Malicious actors could use rogue engineering workstations to take control of Siemens programmable logic controllers (PLCs), and they can hide the attack from the engineer monitoring the system, researchers from two universities in Israel have demonstrated.
Researchers from Technion and Tel-Aviv University have reverse-engineered the S7 network protocol used for communications between Siemens’ SIMATIC S7 PLC and the TIA Portal (WinCC) software, which acts as the engineering workstation and can also serve as a human-machine interface (HMI).
In recent years, Siemens was reported to have a share of over 30% in the global PLC market — more than any other vendor — so these controllers are likely to be targeted by threat actors trying to cause disruptions in industrial environments, as demonstrated by the 2010 Stuxnet attack on an Iranian nuclear facility.
Several serious vulnerabilities affecting Siemens PLCs have been disclosed in recent years, and researchers have demonstrated some potentially damaging attacks.
The most recent versions of the S7 protocol used by Siemens controllers do include some defense mechanisms, including cryptographic message integrity checks that should protect communications from malicious tampering.
However, after reverse-engineering the protocol, the researchers from Israel managed to develop a rogue engineering workstation that mimicked the TIA Portal, allowing it to interact with the PLC. Such a rogue workstation can be set up by an attacker who has access to the targeted organization’s network and the PLC.
The experts have demonstrated that a rogue engineering workstation can send commands to an S7-1500 PLC to instruct it to start or stop.

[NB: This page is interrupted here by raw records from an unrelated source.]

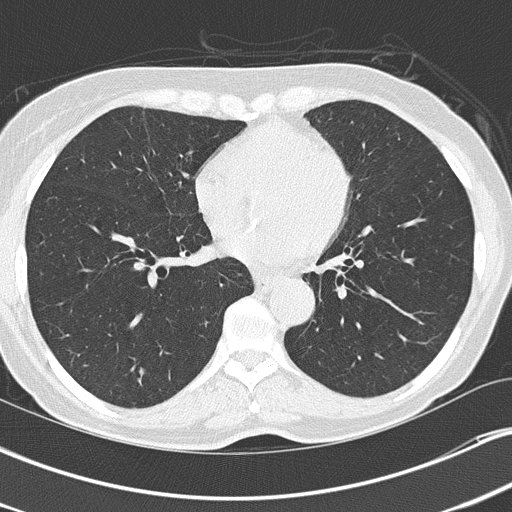
Low-dose screening chest CT, axial slice, second screening round (one year after baseline), lung window (W 1500 / L -600 HU), 2 mm slice thickness, lung (sharp) reconstruction kernel (B50f), 120 kVp, 512 × 512 image matrix, field of view 320 × 320 mm. Female, age 67 years at enrolment. Current smoker at enrolment.
Expert reader's lesion annotation, bounding box (x1, y1, x2, y2) in pixels: (130, 360, 163, 387). The screening reader recorded 2 non-calcified nodules or masses ≥4 mm on this exam; which of them this box marks is not recorded. Later outcome: lung cancer diagnosed 507 days after this screen (after the third annual screen) — adenocarcinoma, NOS, left lower lobe, poorly differentiated (G3), stage IA (AJCC 6th edition), 25 mm at pathology.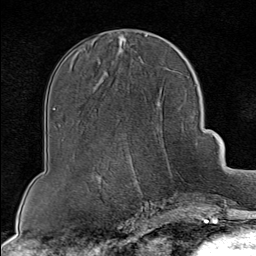
Breast MRI (dynamic contrast-enhanced), one axial slice. Cropped to one breast. Dynamic contrast-enhanced series, time point 2 of 8 at this slice position (early post-contrast). 1.5 T. TE 1.8 ms, TR 4.3 ms. 2 mm slice thickness. 256 × 256 image matrix, field of view 180 × 180 mm. Female patient.
Annotated regions visible in this slice (semi-automatically segmented with operator editing):
- enhancing-tissue mask used for the functional tumour volume (all voxels passing the contrast-enhancement thresholds inside the analysis volume; usually the tumour): bounding box (x1, y1, x2, y2) in pixels: (127, 154, 197, 202)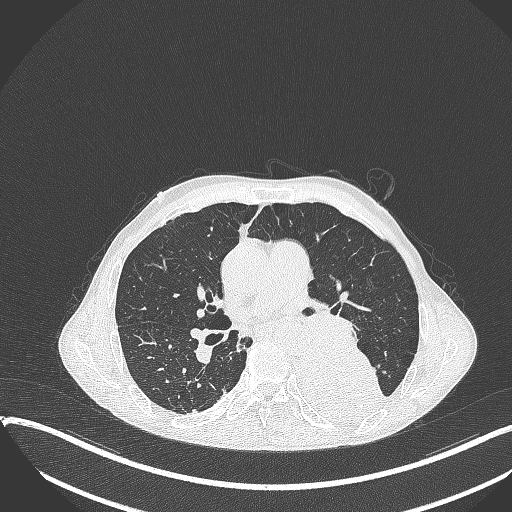
Chest CT, one axial slice; position 204 of 401 along the scan axis; reconstruction kernel B70f; lung window (W 1500 / L -600 HU); 1 mm slice thickness; 512 × 512 image matrix, field of view 400 × 400 mm. Male patient, age 57 years. Case-level facts recorded for this patient, not image findings: clinical TNM (as recorded): T4 N0 M0.
Outlined on this slice (rectangle marked by the reading radiologist):
- lung tumour (recorded histology: squamous cell carcinoma): bounding box <293,346,394,419> (left, top, right, bottom; pixels)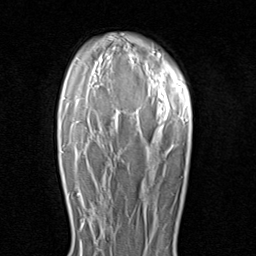
Breast MRI (dynamic contrast-enhanced), one axial slice; position 64 of 80 along the scan axis; cropped to one breast; dynamic contrast-enhanced series, time point 2 of 8 at this slice position (early post-contrast); 1.5 T; TE 1.7 ms, TR 4.5 ms; 2 mm slice thickness; 256 × 256 image matrix. Female patient.
Structures marked on this image (semi-automatic segmentation, software-assisted and operator-edited):
- enhancing-tissue mask used for the functional tumour volume (all voxels passing the contrast-enhancement thresholds inside the analysis volume; usually the tumour): box from (x=79, y=190) to (x=103, y=235) px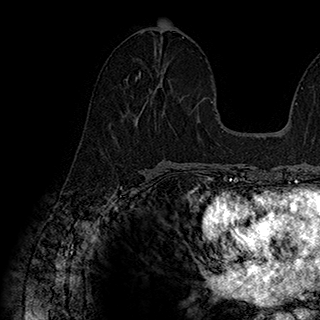
Breast MRI (dynamic contrast-enhanced), one axial slice; position 89 of 180 along the scan axis; cropped to one breast; dynamic contrast-enhanced series, time point 2 of 7 at this slice position (early post-contrast); 1.5 T; TE 2.8 ms, TR 5.4 ms; 1 mm slice thickness; 320 × 320 image matrix, field of view 225 × 225 mm. Female patient.
Annotated regions visible in this slice (semi-automatically segmented with operator editing):
- enhancing-tissue mask used for the functional tumour volume (all voxels passing the contrast-enhancement thresholds inside the analysis volume; usually the tumour): bounding box <136,71,166,105> (left, top, right, bottom; pixels)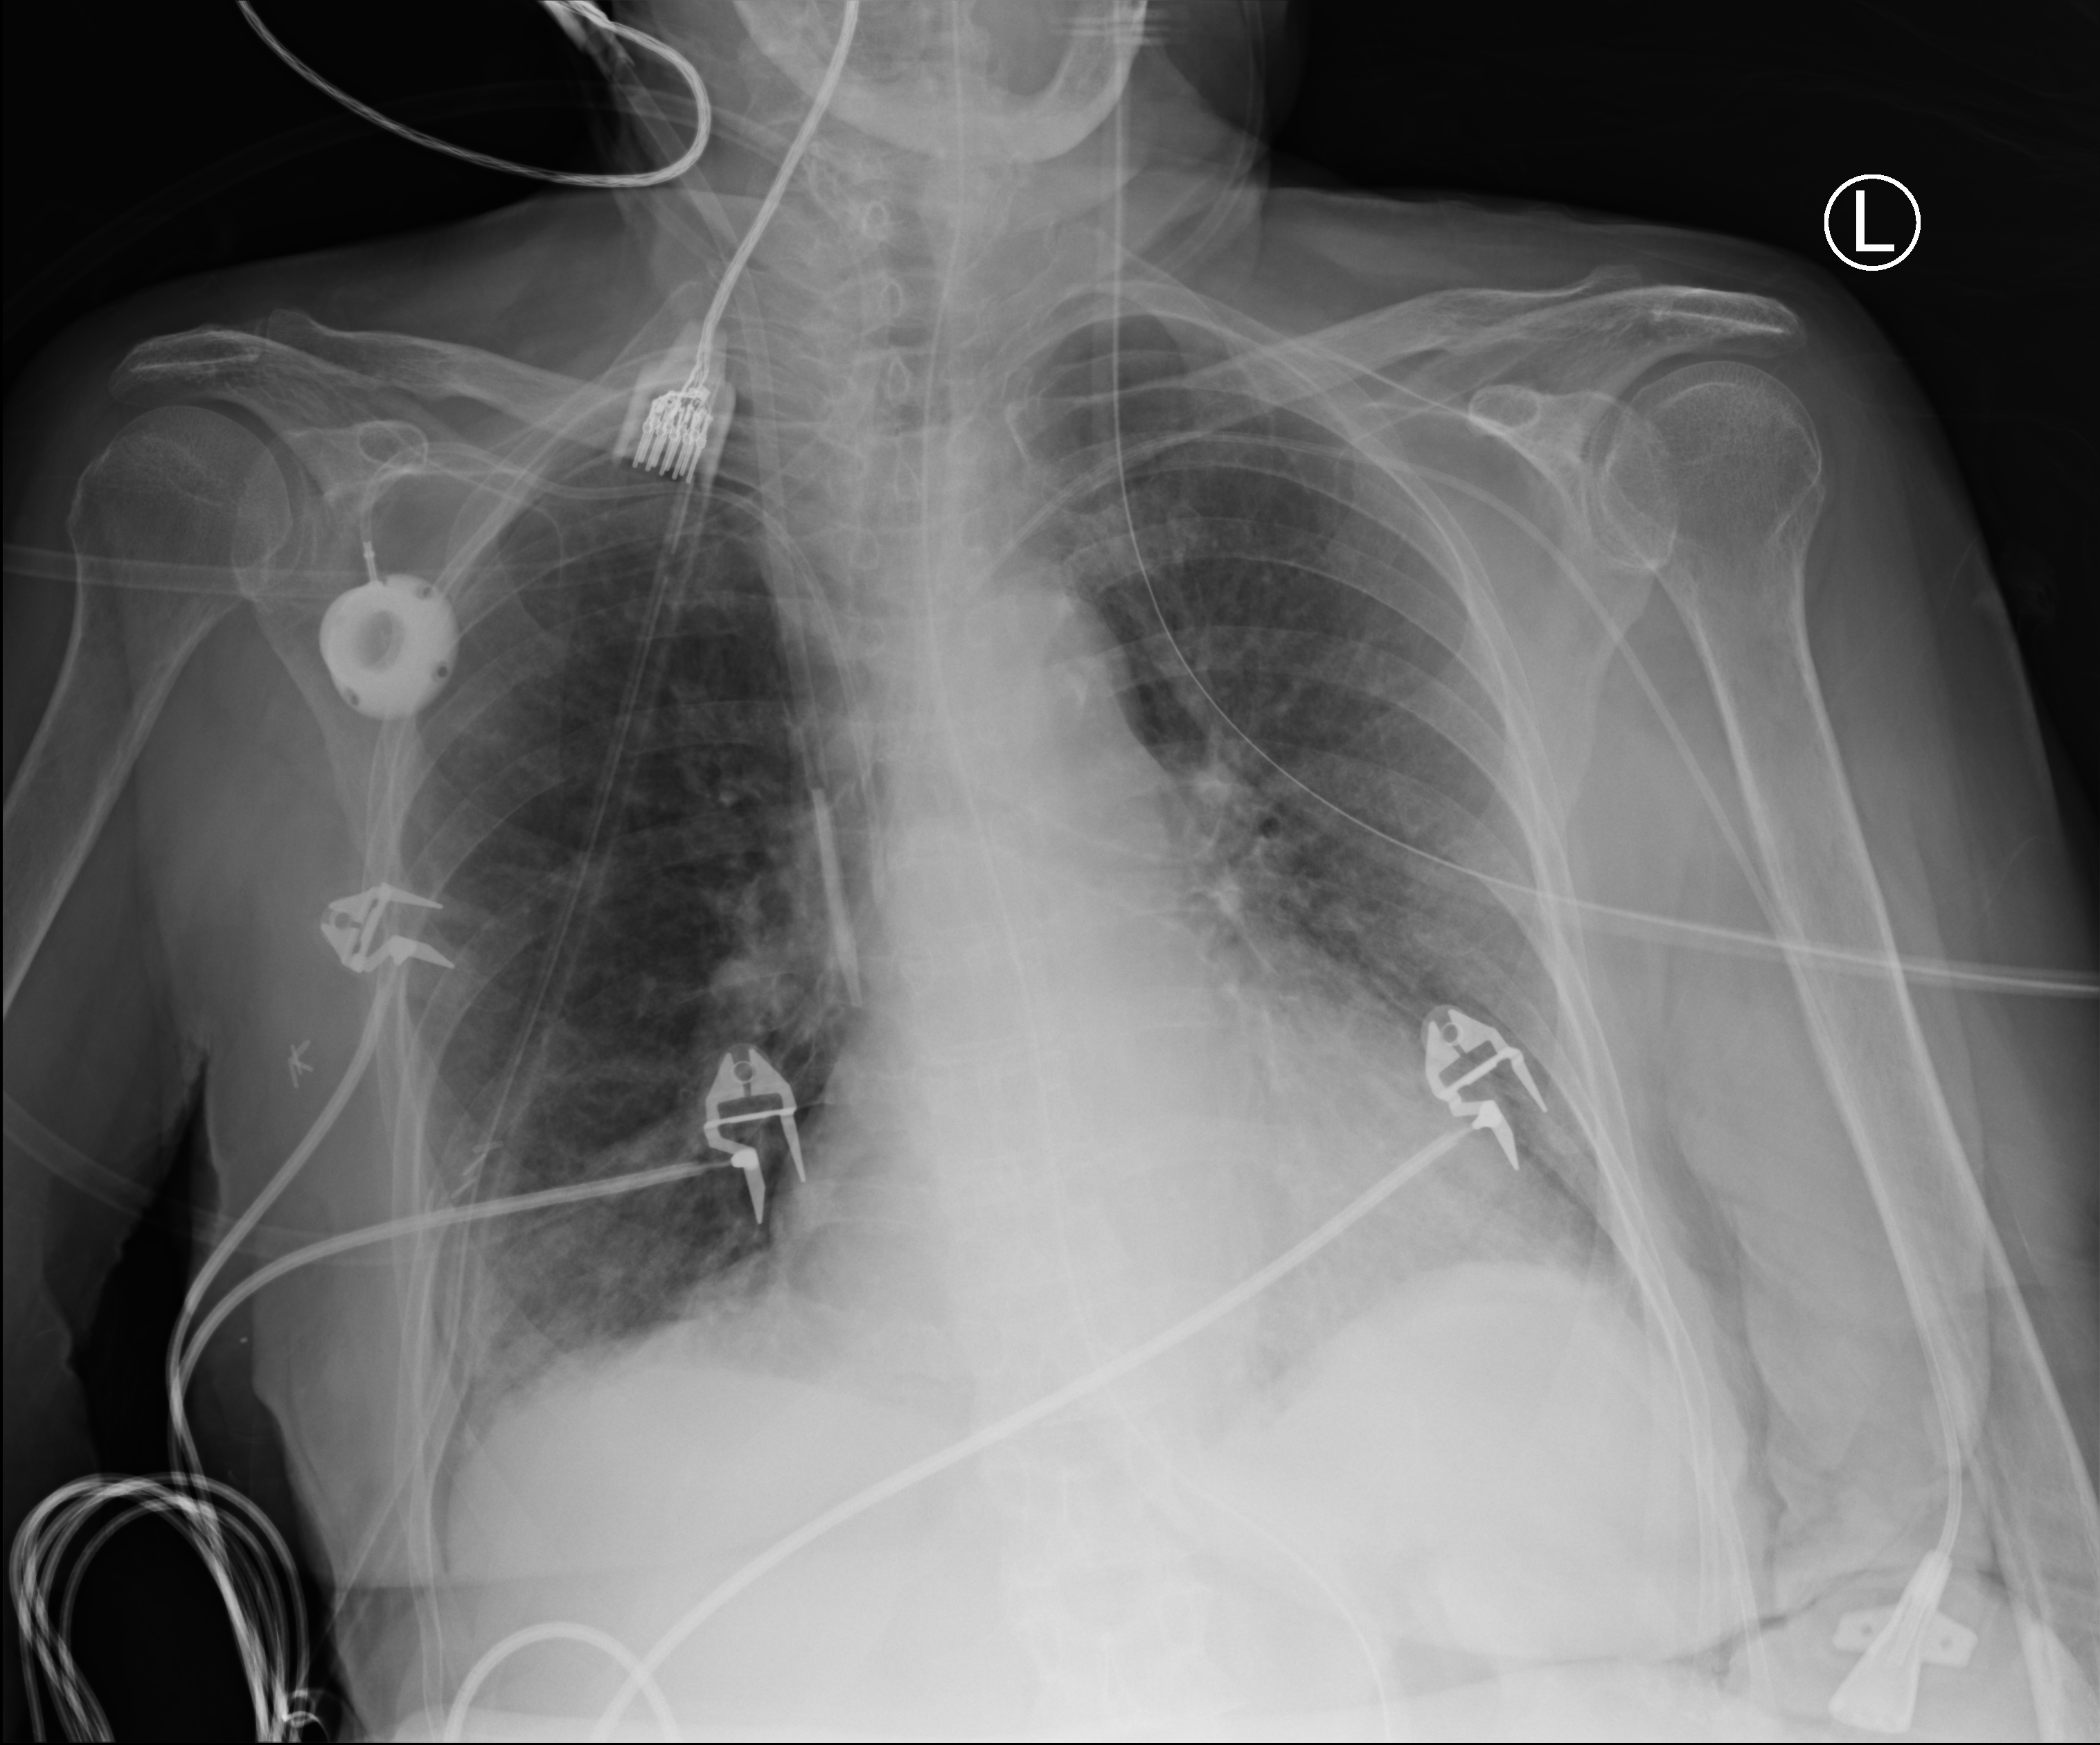
Portable chest radiograph; anteroposterior (AP) projection. Patient hospitalised with COVID-19; female, aged 60–74 years.
From the hospital-stay record, not from the radiograph (when in the stay this image was taken is not recorded): COPD (admission record): no; admitted to intensive care during this hospital stay: yes; smoking status (admission record): former.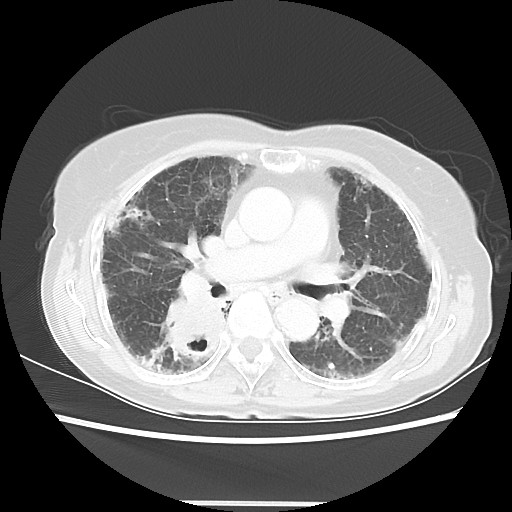
Chest CT, one axial slice; slice 30 of 52 in the series (ordered by position); 120 kVp; lung window (W 1500 / L -600 HU); 5 mm slice thickness; 512 × 512 image matrix, field of view 325 × 325 mm. Patient: female, 71 years. Case-level facts recorded for this patient, not image findings: clinical TNM (as recorded): T3 N0 M0.
Annotated regions visible in this slice (rectangle marked by the reading radiologist):
- lung tumour (recorded histology: squamous cell carcinoma): bounding box [x1, y1, x2, y2] px = [164, 290, 225, 367]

This can already be highly problematic, depending on what the controller is used for.
However, the researchers showed that the rogue system could also be used to remotely download a malicious control logic program to the controller.
In what they described as a stealthy program injection attack, the experts managed to download a malicious program to the PLC, while preventing the engineer from seeing it. This is possible due to the fact that the program download message contains both the source code of the program and the binary (compiled) code that will run on the PLC. An attacker can modify each of them independently, allowing them to leave the uncompiled code untouched — this code will be displayed to the engineer — and make malicious modifications to the compiled code that is sent to the controller.
“We note that our main findings in themselves are not ‘vulnerabilities’ that can be quickly patched: rather, once the obscurity of the protocol is unveiled, we find that the attacks are consequences of the cryptographic design choices used in the S7 protocol,” the researchers explained.
The attack method, which the researchers have dubbed “Rogue7,” is being detailed on Thursday at the Black Hat cybersecurity conference in Las Vegas. A research paper that includes technical information has also been published.
Contacted by SecurityWeek, Siemens said it was aware of the research and it plans on releasing product updates to address some of the issues uncovered by the experts. However, the company says its products already contain security features, such as Access Protection, which should mitigate these types of attacks.
“Siemens recommends to activate these protection features and install the products according to Siemens’ operational guidelines published on the Siemens Industrial Security website,” the company said in an emailed statement.
South Korean researchers also warn of new Siemens PLC vulnerabilities
Researchers at South Korea-based NSHC last month revealed that they had found a “zero-day vulnerability” in Siemens S7 PLCs that can be exploited for replay attacks.
The company told SecurityWeek that an attacker who is on the targeted organization’s network and is capable of launching a man-in-the-middle (MitM) attack can use the technique for denial-of-service (DoS) attacks and even to execute arbitrary commands.
NSHC has published a video apparently showing how the vulnerability can be exploited to cause serious damage.
However, Siemens told SecurityWeek that it has conducted an internal investigation and determined that what HSHC has found is not an actual vulnerability.
“The researcher appears to have developed a compatible client for the S7 communications protocol, with limited capability, using information gathered through reverse engineering,” Siemens said. “Siemens recommends that users of Simatic S7-1200/S7-1500/Software Controller enable the feature ‘access protection’ to prohibit unauthorized modifications of the devices.”